Work instructions:
Please rewrite the paragraph of the work-truck thread that begins "Awesome truck!" as a short bulleted list that keeps its main facts.

*** Passage

Awesome truck! I looked at the spacekaps and other fiberglass slide in bodies for my 2011 Silverado crew cab 6.5' bed. The cost was a bit more than I could justify right now. I ended up putting an aluminum contractor cap on it with a ladder rack and a bedslide. Not as much space as you have, but it fits in my garage, which was a major dealbreaker for me.


----------



## user2090

Meeting with dealership and accessories guy today at 9:00 to sort out the best fit. Hopefully we can get the ball rolling on the new work vehicle.


----------



## user2090

Meeting with equipment rep for new van did not go well at all he only wanted to sell a nap hide KUB bed. 

The only other option he presented where the Adrian shelves for a regular Chevy express. 

Talk about a guy that could take some lessons in sales he should try listening to the customer.


----------



## rjbphd

Ever try the Upfitter???


----------



## ChrisConnor

Indie said:


> Meeting with equipment rep for new van did not go well at all he only wanted to sell a nap hide KUB bed.
> 
> The only other option he presented where the Adrian shelves for a regular Chevy express.
> 
> Talk about a guy that could take some lessons in sales he should try listening to the customer.



Key words, "WANTED TO SELL".

Funny how they sometimes try to force something on you. 

Listen to customers?? LOL Commissioned salespeople don't do that, especially when the don't control the options, you get what they have to sell or get it someplace else.

Most of them are either:
A. Ignorant of their product

B. Liars.

C. Both

When I was shopping for a truck for my Hackney body, I asked about some cab and chassis options from a local dealer, he asked what I wanted it for and I told him that I already picked the box, I just needed the truck. He said, "oh, just buy what I already have, I'm not ordering any cab and chassis when I have these box trucks already sitting on the lot." 

I bought the my truck elsewhere and the fellah called me back and said he was ready to deal now.


----------



## Master Mark

*Take a look at my little new freind*



Indie said:


> Meeting with equipment rep for new van did not go well at all he only wanted to sell a nap hide KUB bed.
> 
> The only other option he presented where the Adrian shelves for a regular Chevy express.
> 
> Talk about a guy that could take some lessons in sales he should try listening to the customer.


 
INDY ...I have not been here for a while but I thought I would show you what I just bought from the Notre Dame college campus..... its an older 13 foot ford box truck 1997 with 32,000 miles on it... I could not pass it up for the price


take a look at my new little freind... 


Just go find yourself a box truck and build your own shelves inside the unit to fit your needs....

******
*** Available data

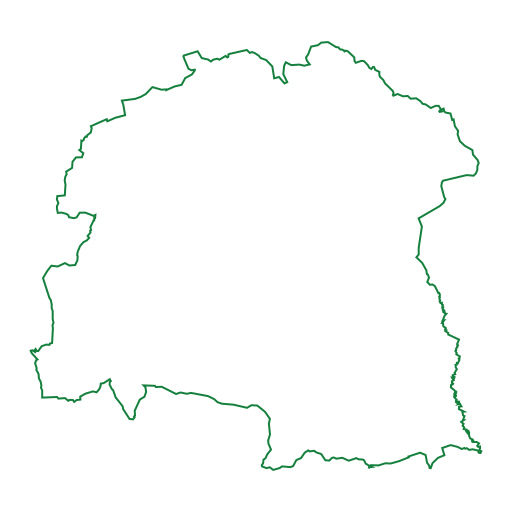 Castleisland Lea-4, Kerry, Ireland (Mercator projection)
{"feature_id": "5873133B10619392934553", "entity_name": "Castleisland Lea-4", "entity_type": "district", "adm_level": 2, "iso_a3": "IRL", "parent_name": "Ireland", "parent_adm1": "Kerry", "projection": "mercator", "projection_center": [-9.401, 52.23], "detail": "fine", "context": "isolated", "style": "outline", "palette": "green", "viewbox_px": 512, "rotation_deg": 0, "n_neighbors": 0, "source": "geoboundaries", "source_scale": "gbopen_adm2", "svg_char_len": 5915}
<svg xmlns="http://www.w3.org/2000/svg" viewBox="0 0 512 512"><path d="M472.4,150.1L464.8,145.8L460.0,141.3L457.6,134.4L458.1,130.9L454.9,126.2L453.6,119.4L452.2,120.0L450.5,113.5L445.4,112.5L444.3,111.3L443.6,108.6L441.2,109.6L442.1,111.4L439.7,111.9L439.3,111.2L440.9,109.5L438.8,105.9L435.7,105.8L430.8,108.0L425.6,104.4L422.6,103.8L420.6,101.3L416.2,98.3L410.7,98.7L407.7,96.0L403.0,96.3L397.6,94.0L393.4,95.7L392.9,95.0L393.6,93.0L392.8,91.0L385.0,83.3L383.3,80.0L380.1,77.0L379.3,74.9L379.4,71.9L375.3,69.9L374.0,67.0L372.8,67.1L371.4,69.0L369.3,67.8L367.9,65.2L364.1,61.2L361.5,60.8L355.8,62.8L354.5,61.0L354.3,57.4L347.6,51.1L345.2,50.6L344.6,51.4L342.6,49.7L340.1,49.4L338.4,47.4L335.9,47.0L328.0,42.1L321.3,42.6L317.9,45.2L311.1,46.6L308.2,54.3L306.0,57.6L306.9,60.7L309.7,64.4L304.3,65.7L299.4,64.6L291.2,65.1L285.8,62.3L284.1,66.0L283.3,74.1L287.2,82.1L284.5,83.4L279.0,77.0L274.2,78.3L272.3,66.4L266.1,60.0L260.6,58.0L258.7,55.6L254.4,52.9L252.0,52.1L249.9,52.9L246.8,50.0L229.5,53.9L228.4,54.4L228.3,56.8L227.2,57.4L225.6,55.9L219.4,59.7L217.2,58.7L213.2,59.7L210.9,61.5L208.0,59.5L201.8,58.1L197.6,51.3L183.7,55.6L183.4,56.2L184.5,59.4L188.5,68.8L191.5,70.2L194.8,69.7L194.8,70.4L192.0,74.4L185.2,78.1L181.6,84.8L174.5,86.5L166.3,90.1L166.3,89.4L161.5,89.7L152.4,87.1L145.8,94.0L140.9,96.8L135.1,98.9L121.9,100.6L123.3,104.8L125.1,115.2L115.2,117.8L107.3,121.3L106.7,119.2L90.9,126.2L91.7,128.2L90.8,132.5L87.5,135.0L86.7,136.9L85.7,136.5L84.0,138.4L83.8,139.8L82.1,141.2L81.4,140.7L80.9,148.9L79.3,150.1L83.3,153.2L81.9,157.3L76.0,157.4L72.5,161.8L72.1,167.9L66.2,171.6L66.6,174.3L65.3,176.8L64.7,180.5L65.5,184.6L64.8,195.4L57.3,196.1L56.9,199.5L58.4,203.0L57.0,206.1L56.9,208.5L57.8,212.9L61.6,212.6L66.1,213.8L68.2,215.0L69.0,217.2L73.9,218.2L76.6,217.4L79.7,212.7L85.2,212.6L93.4,215.8L95.4,214.9L95.1,217.9L94.3,217.8L94.2,220.3L93.7,220.2L90.4,227.2L91.1,230.1L90.1,230.9L90.5,232.5L87.6,236.0L89.2,237.9L86.8,240.4L83.5,242.1L80.1,246.0L77.8,251.5L77.1,255.0L77.7,256.1L77.4,260.3L75.2,265.0L69.4,265.5L64.9,263.1L57.7,266.5L51.4,265.7L47.3,270.9L43.0,278.1L49.5,298.2L50.7,299.8L51.7,304.4L51.7,308.3L52.7,311.0L52.7,319.1L53.5,322.9L52.5,325.0L52.9,328.2L52.1,343.0L49.9,343.6L49.5,344.8L46.2,344.6L41.7,346.2L38.2,351.1L36.5,350.9L35.6,349.0L34.5,350.2L35.6,351.5L35.2,352.1L32.4,350.3L30.7,350.7L31.7,353.1L37.5,359.5L36.3,360.0L35.1,363.1L36.7,368.3L36.3,369.7L38.6,374.1L38.9,378.4L40.7,381.8L41.4,385.6L41.0,387.6L42.2,390.5L42.2,397.6L57.1,397.0L58.4,398.6L65.0,398.1L68.3,400.8L69.4,399.9L72.9,400.0L74.2,401.9L76.5,400.1L80.4,399.6L80.2,396.7L85.3,393.7L92.9,391.4L96.6,392.3L99.2,389.3L100.4,386.6L100.8,383.6L103.7,383.1L109.8,379.2L110.8,381.1L109.8,381.9L109.6,384.7L112.0,389.3L113.1,390.1L115.6,397.3L122.7,406.4L123.1,409.0L129.5,418.9L133.0,419.4L134.6,417.3L134.0,416.5L135.0,415.5L134.7,410.8L139.8,399.6L144.5,396.7L146.1,392.0L145.5,387.4L143.6,385.4L154.8,385.8L155.8,387.0L161.8,386.8L176.1,394.0L180.5,392.5L186.9,393.8L191.0,392.9L208.0,396.1L214.0,399.0L217.6,402.2L221.8,403.7L233.7,404.7L247.0,407.8L251.5,405.2L257.4,405.6L265.0,411.8L269.9,418.8L268.9,423.7L270.0,434.4L268.2,440.4L268.4,443.5L271.0,449.6L267.2,454.4L265.5,458.2L263.5,459.7L263.1,463.3L261.8,465.1L262.0,466.4L266.6,468.1L269.8,467.3L273.2,469.9L279.8,468.0L282.0,466.4L290.3,467.1L293.1,466.1L296.3,460.1L301.0,458.1L304.7,452.7L308.2,450.4L309.6,451.4L314.3,450.8L316.1,452.3L321.2,454.0L325.3,460.2L329.2,460.6L332.1,457.8L333.8,457.5L336.3,458.7L342.3,457.8L348.8,460.7L356.3,458.1L358.6,459.3L362.7,459.5L364.1,460.3L365.7,463.6L369.0,465.6L369.3,466.5L368.6,468.4L369.7,467.0L371.8,466.9L369.9,465.9L370.8,465.2L378.6,465.4L385.2,463.3L390.7,463.5L399.2,461.1L408.8,457.3L408.5,456.5L420.1,452.7L425.6,455.0L427.1,462.8L429.2,465.6L429.5,467.9L430.7,468.2L432.5,463.2L437.9,457.9L444.4,455.2L442.2,448.0L450.7,445.1L457.6,446.9L461.7,449.0L464.4,448.0L465.2,448.7L466.8,448.2L469.2,449.9L472.6,449.3L476.7,450.2L478.8,450.9L478.4,452.1L479.2,452.9L480.5,453.0L481.3,451.2L479.2,450.3L480.1,448.3L480.0,446.5L478.2,446.9L477.2,445.9L479.0,443.4L476.7,442.0L472.4,441.9L472.1,441.1L473.4,441.0L472.7,439.5L470.2,438.4L469.1,435.8L469.1,432.5L468.3,430.8L467.8,430.7L468.2,432.7L467.7,433.3L466.0,430.9L466.4,429.6L463.7,429.1L464.2,427.4L462.6,425.7L463.6,423.9L461.2,421.9L463.8,420.1L463.0,420.0L464.5,416.1L463.1,415.4L462.3,411.8L464.0,411.6L458.9,409.1L459.1,406.7L461.4,406.4L460.0,403.9L458.4,404.2L459.4,403.3L458.9,401.6L457.5,401.8L457.4,403.2L456.0,402.1L455.9,400.9L456.7,399.9L454.2,397.1L454.3,395.3L455.4,396.5L456.0,396.0L455.8,394.9L454.5,394.4L454.7,393.0L456.2,392.8L456.2,391.7L455.2,391.8L454.8,390.6L450.9,387.4L451.1,384.9L452.6,384.5L453.6,383.0L452.5,383.8L451.9,383.0L451.9,381.2L453.7,380.2L452.3,378.1L454.0,378.6L454.5,377.1L452.5,376.7L452.8,375.1L455.2,374.2L454.6,372.9L456.8,369.2L455.8,367.4L455.5,364.8L456.8,364.5L456.9,363.0L457.8,363.3L459.4,359.9L458.3,357.8L459.4,358.8L459.8,356.4L456.3,354.3L456.7,353.0L455.4,351.0L456.3,350.0L455.9,348.9L457.4,346.9L457.1,346.2L458.0,345.3L457.1,344.1L459.0,339.6L448.2,334.5L448.2,332.9L445.5,331.2L446.3,330.2L445.0,329.7L445.8,328.1L443.4,326.3L443.0,323.2L442.0,323.0L444.1,320.4L442.6,320.6L444.7,315.5L446.4,313.8L444.9,313.2L444.5,311.5L443.9,312.4L443.2,311.9L443.4,310.5L442.8,310.0L443.2,309.3L442.2,308.0L443.2,307.1L442.4,306.2L442.9,305.1L441.9,304.5L441.9,302.8L440.5,303.0L439.6,301.2L440.2,300.5L439.4,298.8L439.9,297.3L439.2,296.7L439.8,295.9L439.8,294.2L439.2,293.0L438.4,293.2L434.9,286.1L432.5,284.5L430.0,284.8L427.3,282.0L429.0,277.6L427.8,274.5L426.9,274.1L426.4,270.4L422.2,262.9L416.4,257.3L418.7,254.5L418.7,247.7L421.9,226.5L418.6,218.4L439.7,206.1L443.6,202.7L445.4,199.0L444.2,197.2L441.3,186.2L441.9,182.4L443.0,180.7L466.6,175.1L473.6,175.7L475.8,173.6L477.3,170.1L477.4,166.1L478.7,163.0L477.6,160.0L473.0,154.6L472.4,150.1Z" fill="none" stroke="#15803d" stroke-width="2"/></svg>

******

Correct answer:
- Looked at spacekaps and other fiberglass slide-in bodies for a 2011 Silverado crew cab with a 6.5' bed
- The cost was more than could be justified right now
- Put an aluminum contractor cap on it instead, with a ladder rack and a bedslide
- Less space than the other truck, but it fits in the garage, which was a major dealbreaker